I think it was Flip Wilson who quipped, "A lie is as good as the truth if you can someone to believe it."

Unfortunately, people believe that. They shouldn't have: it was a lie.

A lie is never as good as the truth. A lie is a building foundation that isn't level and sound: everything built upon it is in jeopardy, and the resulting building will only have the illusion of integrity.

A lie is not a mistake. We all say things that are untrue, but we have said them because we genuinely believe them to be true. We have not said it to deliberately mislead.

We have reached a stage in our democratic life where we are constantly and consistently lied to. Politicians and pundits will observe that if the public were told the truth, the politician would never be re-elected. Once the lie is told, it is subsequently shored up by they party or administration's bureaucracy. The fa├žade of lies only has to be good enough to last 4 or 8 years.

The short-term nature of people today means that they will readily lie to get out of a corner and worry about the consequences tomorrow.

The media has an important role to play. First, it is often the cause of lies. It presses for comments 24/7 and will often not allow politicians to have time (days, if necessary) to reflect on issues.

Secondly, the media has a role to play is actively challenging evidence and statements.

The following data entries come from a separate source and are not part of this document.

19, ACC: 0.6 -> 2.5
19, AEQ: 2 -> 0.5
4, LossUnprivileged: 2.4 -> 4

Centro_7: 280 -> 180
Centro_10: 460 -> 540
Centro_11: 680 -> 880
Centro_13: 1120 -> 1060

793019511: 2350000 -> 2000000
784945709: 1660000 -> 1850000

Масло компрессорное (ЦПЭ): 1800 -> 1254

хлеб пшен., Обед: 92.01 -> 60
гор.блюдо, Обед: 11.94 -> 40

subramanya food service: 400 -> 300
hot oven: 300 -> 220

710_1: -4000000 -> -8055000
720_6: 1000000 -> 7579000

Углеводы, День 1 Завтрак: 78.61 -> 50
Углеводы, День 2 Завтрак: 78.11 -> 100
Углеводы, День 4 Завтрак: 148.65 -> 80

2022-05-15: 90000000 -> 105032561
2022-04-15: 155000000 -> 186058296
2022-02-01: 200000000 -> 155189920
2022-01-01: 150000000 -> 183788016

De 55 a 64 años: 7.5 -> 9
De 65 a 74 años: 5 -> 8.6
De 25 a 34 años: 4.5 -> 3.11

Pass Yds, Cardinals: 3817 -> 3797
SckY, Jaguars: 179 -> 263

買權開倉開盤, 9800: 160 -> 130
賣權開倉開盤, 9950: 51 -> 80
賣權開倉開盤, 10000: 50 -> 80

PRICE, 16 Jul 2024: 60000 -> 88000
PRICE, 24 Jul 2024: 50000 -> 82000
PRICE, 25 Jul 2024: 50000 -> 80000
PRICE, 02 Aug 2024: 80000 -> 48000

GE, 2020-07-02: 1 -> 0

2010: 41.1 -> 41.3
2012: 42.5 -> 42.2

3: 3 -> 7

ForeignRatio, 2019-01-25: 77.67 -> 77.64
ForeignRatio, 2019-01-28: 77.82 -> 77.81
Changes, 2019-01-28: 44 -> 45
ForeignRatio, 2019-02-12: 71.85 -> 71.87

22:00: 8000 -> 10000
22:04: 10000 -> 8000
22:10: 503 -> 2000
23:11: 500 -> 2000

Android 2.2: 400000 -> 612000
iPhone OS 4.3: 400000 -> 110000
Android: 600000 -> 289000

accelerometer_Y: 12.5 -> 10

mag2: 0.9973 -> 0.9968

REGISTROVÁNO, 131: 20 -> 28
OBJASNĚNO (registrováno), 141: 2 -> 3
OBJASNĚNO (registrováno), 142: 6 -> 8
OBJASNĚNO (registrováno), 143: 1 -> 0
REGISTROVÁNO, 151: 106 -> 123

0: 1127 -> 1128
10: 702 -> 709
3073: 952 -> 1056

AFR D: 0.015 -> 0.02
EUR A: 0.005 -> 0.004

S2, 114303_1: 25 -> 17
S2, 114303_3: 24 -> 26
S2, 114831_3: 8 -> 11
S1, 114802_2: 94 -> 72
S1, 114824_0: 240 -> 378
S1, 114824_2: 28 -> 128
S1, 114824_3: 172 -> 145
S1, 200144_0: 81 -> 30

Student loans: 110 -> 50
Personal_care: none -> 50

The public can't do it, and if newspapers are going to continue to be worth buying, the standard of questioning is going to have to improve.

Thirdly, and linked to the second point, the media has to improve the depth of its coverage of public (political) events, and give real news more than three minutes (interrupted with at least one commercial). Current events documentaries from other countries put the US media to shame.

Fourthly, the media needs to know its audience better: the same readers/viewers/listeners to "real" news programs are going to have minimal interest in which jail Lindsay Lohan spent last night; which judge Paris Hilton is schmoozing; or what colour Britney Spears' hair is today.

Political parties (local, state and national): sharpen up your acts. Do it in private, but let your elected members know that your party will not tolerate telling lies to the electorate.

For everyone: push for prosecutions of politicians who have demonstrably lied. The penalties for perjury and Contempt of Congress are considerable and it would only take a handful of prosecutions to re-focus the minds of elected officials. Us corporations could take a strong lead in this and have the financial muscle to make a difference. So do leading law firms who could undertake the work pro-bono (and improve the general image of lawyers.)

A lie is a lie is a lie. When it is told mislead the public, it is a crime.